The Daily Illini

Ammons and Rosenberg debate at candiate forum

By Eleanor Black

In the third and final candidate forum, held Friday night at the Champaign City Council Chambers, two democratic candidates for the 103rd district’s House seat, Carol Ammons and Sam Rosenberg, answered questions posed by members of the community.

The candidates described their government experience and explained how it has prepared them to represent the 103rd district in Springfield. Rosenberg referenced his role in the Dan Hynes gubernatorial campaign and his time spent as an assistant state’s attorney with Julia Rietz, the Champaign county state’s attorney. He said that this role put him “on the front lines of making sure that the laws that are passed in Springfield are the laws of the land.”

Ammons cited her six years of public service – four and a half years on the Champaign County Board, and her current role on the Urbana City Council – as examples of her experience. She said that as an elected official, she has worked on ordinances, policies and non-profit grants that provided funding for low income families in the community.

“We need an elected official who has elected official experience,” she said. “I come to the table with that and I’m ready to run, and I’m ready to serve immediately upon election.”

Regarding their priorities, Ammons focused on passing a graduated income tax, environmental issues and regulations and drug policy reform. To make changes regarding these issues, Ammons said communities across the state should be educated regarding the benefits of a graduated income tax, and more work needs to be done on the environmental regulations the state currently has – on fracking, for example – and drug policy reform and sentencing reform.

Rosenberg listed his top three priorities as jobs, increased education funding and his opposition of Senate Bill 1, the state’s recent pension reform legislation. He said the 103rd district, as well as the state of Illinois, needs to be more proactive in recruiting and creating jobs. Regarding pensions, Rosenberg said that the rights of retirees is a major concern, as well as the constitutionality of the bill that was passed.
 
“My question is, if a teacher signs a contract on day one that may not be valid on day two, or day three, or year 10, or year 30 – what kind of people are we going to be recruiting into true public service?” he said. “That’s a bigger issue with pension reform, the true validity of a state contract.”

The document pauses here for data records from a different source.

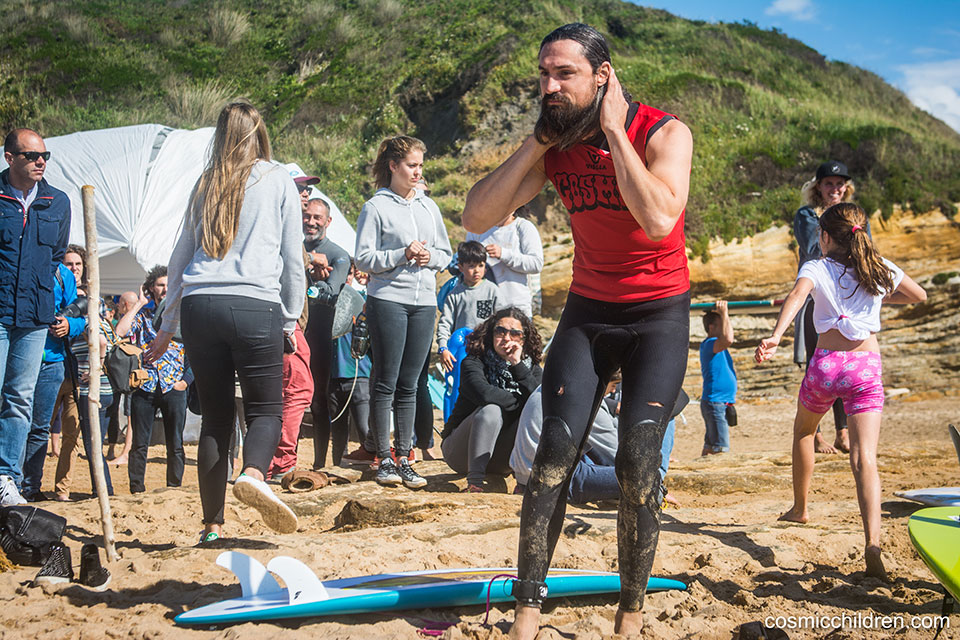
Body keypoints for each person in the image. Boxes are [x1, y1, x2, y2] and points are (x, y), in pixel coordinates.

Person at [462, 23, 693, 638]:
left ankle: (629, 616)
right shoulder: (555, 145)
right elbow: (477, 216)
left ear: (603, 76)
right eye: (543, 74)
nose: (549, 85)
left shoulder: (663, 133)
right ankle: (526, 616)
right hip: (590, 311)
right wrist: (537, 143)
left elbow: (659, 221)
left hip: (658, 313)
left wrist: (615, 132)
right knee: (552, 456)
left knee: (639, 460)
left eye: (564, 73)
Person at [146, 101, 306, 541]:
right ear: (259, 132)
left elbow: (178, 260)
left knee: (215, 419)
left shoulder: (207, 181)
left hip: (200, 305)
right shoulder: (277, 178)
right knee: (265, 409)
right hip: (254, 303)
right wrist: (290, 320)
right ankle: (253, 474)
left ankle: (212, 526)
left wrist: (167, 326)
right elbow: (293, 259)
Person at [755, 202, 926, 580]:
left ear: (825, 237)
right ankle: (873, 543)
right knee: (865, 458)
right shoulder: (878, 267)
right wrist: (879, 297)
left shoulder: (816, 266)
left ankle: (800, 508)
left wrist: (776, 336)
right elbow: (919, 295)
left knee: (804, 431)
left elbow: (797, 296)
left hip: (826, 366)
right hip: (865, 368)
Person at [354, 135, 452, 489]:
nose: (417, 172)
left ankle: (405, 457)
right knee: (386, 380)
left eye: (420, 165)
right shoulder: (375, 207)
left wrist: (430, 257)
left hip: (424, 301)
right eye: (411, 165)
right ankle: (382, 457)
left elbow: (446, 254)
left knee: (411, 383)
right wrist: (401, 254)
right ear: (393, 166)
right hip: (387, 299)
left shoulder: (429, 207)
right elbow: (363, 258)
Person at [0, 128, 71, 507]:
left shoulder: (57, 201)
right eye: (31, 156)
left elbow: (56, 255)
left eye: (45, 155)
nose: (40, 161)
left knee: (19, 399)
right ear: (10, 158)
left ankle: (6, 479)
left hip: (34, 316)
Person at [794, 160, 859, 455]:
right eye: (829, 183)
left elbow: (866, 249)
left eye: (839, 183)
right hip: (816, 298)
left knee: (847, 363)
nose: (835, 188)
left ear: (846, 187)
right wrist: (836, 226)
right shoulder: (807, 215)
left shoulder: (855, 215)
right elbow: (813, 250)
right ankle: (815, 433)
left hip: (848, 299)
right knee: (817, 364)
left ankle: (842, 432)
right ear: (818, 187)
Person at [441, 309, 542, 492]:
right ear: (490, 334)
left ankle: (523, 483)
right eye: (500, 331)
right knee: (492, 410)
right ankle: (475, 483)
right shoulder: (473, 362)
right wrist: (522, 402)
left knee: (534, 414)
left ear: (523, 339)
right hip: (461, 452)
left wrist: (517, 365)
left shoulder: (531, 369)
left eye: (515, 333)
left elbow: (540, 402)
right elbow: (485, 395)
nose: (506, 338)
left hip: (501, 459)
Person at [115, 265, 187, 494]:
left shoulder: (181, 315)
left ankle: (174, 488)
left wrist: (186, 381)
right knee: (139, 443)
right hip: (145, 385)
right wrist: (139, 303)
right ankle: (137, 487)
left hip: (173, 385)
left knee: (175, 443)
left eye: (168, 285)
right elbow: (120, 331)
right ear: (151, 288)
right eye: (160, 285)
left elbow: (196, 349)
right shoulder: (143, 317)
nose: (165, 289)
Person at [21, 262, 85, 500]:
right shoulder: (15, 260)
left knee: (39, 428)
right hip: (18, 357)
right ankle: (10, 481)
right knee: (14, 420)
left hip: (53, 362)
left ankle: (30, 488)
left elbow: (81, 318)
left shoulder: (62, 274)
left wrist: (69, 325)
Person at [302, 194, 350, 469]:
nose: (311, 222)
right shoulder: (296, 249)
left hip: (324, 337)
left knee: (323, 400)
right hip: (296, 333)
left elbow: (331, 293)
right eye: (307, 216)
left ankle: (326, 464)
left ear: (328, 221)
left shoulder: (338, 254)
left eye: (317, 218)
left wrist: (310, 281)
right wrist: (311, 265)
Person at [327, 263, 373, 466]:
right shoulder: (325, 300)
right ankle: (337, 468)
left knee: (365, 428)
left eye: (349, 274)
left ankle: (371, 467)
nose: (346, 279)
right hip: (333, 375)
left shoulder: (361, 301)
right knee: (337, 431)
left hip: (359, 374)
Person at [465, 205, 543, 318]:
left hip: (515, 306)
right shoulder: (477, 230)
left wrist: (504, 254)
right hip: (482, 307)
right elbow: (465, 263)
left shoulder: (523, 227)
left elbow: (536, 264)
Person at [437, 241, 500, 373]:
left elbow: (501, 321)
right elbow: (445, 323)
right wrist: (443, 347)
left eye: (481, 265)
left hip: (487, 351)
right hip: (462, 352)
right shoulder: (454, 294)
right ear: (460, 267)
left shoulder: (492, 290)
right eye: (471, 266)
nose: (477, 270)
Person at [699, 301, 736, 456]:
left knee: (710, 447)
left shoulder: (715, 345)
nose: (726, 327)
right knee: (720, 449)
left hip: (718, 402)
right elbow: (728, 339)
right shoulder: (710, 344)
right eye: (722, 324)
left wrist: (723, 316)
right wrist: (724, 313)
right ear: (712, 327)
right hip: (715, 403)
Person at [105, 291, 138, 465]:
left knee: (131, 413)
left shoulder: (136, 320)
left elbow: (119, 333)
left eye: (119, 304)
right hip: (119, 372)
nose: (117, 306)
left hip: (132, 373)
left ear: (124, 304)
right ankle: (113, 449)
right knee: (115, 410)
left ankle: (126, 452)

Both candidates supported term limits, the Illinois Trust Act, raising the minimum wage, reproductive rights and the labeling of genetically modified foods. They also talked about infrastructure improvements, with both mentioning the possibility of a high speed rail in Champaign County.

An especially important issue was their support for a graduated income tax, or the Fair Tax Amendment, which current Rep. Jakobsson, D-103, has sponsored. Ammons said that the state needs “a system of taxation that has fairness at its base” because the current taxation policy taxes lower income families and individuals at a higher rate than a graduated income tax would.

In addition to supporting the amendment, Rosenberg said he is in favor of making Illinois’ temporary income take permanent hikes to help stabilize the state’s deficit. The two also opposed the state’s recent pension reform, with Rosenberg citing other states as examples – Arizona recently struck down a pension reform bill that “was very much similar to what is happening here in Illinois.”

The candidates did disagree regarding corporate tax breaks. Ammons said that she did not support the corporate tax cut as proposed by House Speaker Michael Madigan, which would cut the state’s tax rate in half.

Rosenberg said that he supports such cuts, as long as they are done in conjunction with the implementation of a progressive income tax and “that it is, at the very least, increasing the revenue by a small margin in the state.”

In their closing remarks, both Ammons and Rosenberg stated the role of a representative to be an ambassador for their community and its causes. The two will face off for the democratic nomination in the March 18 primary election.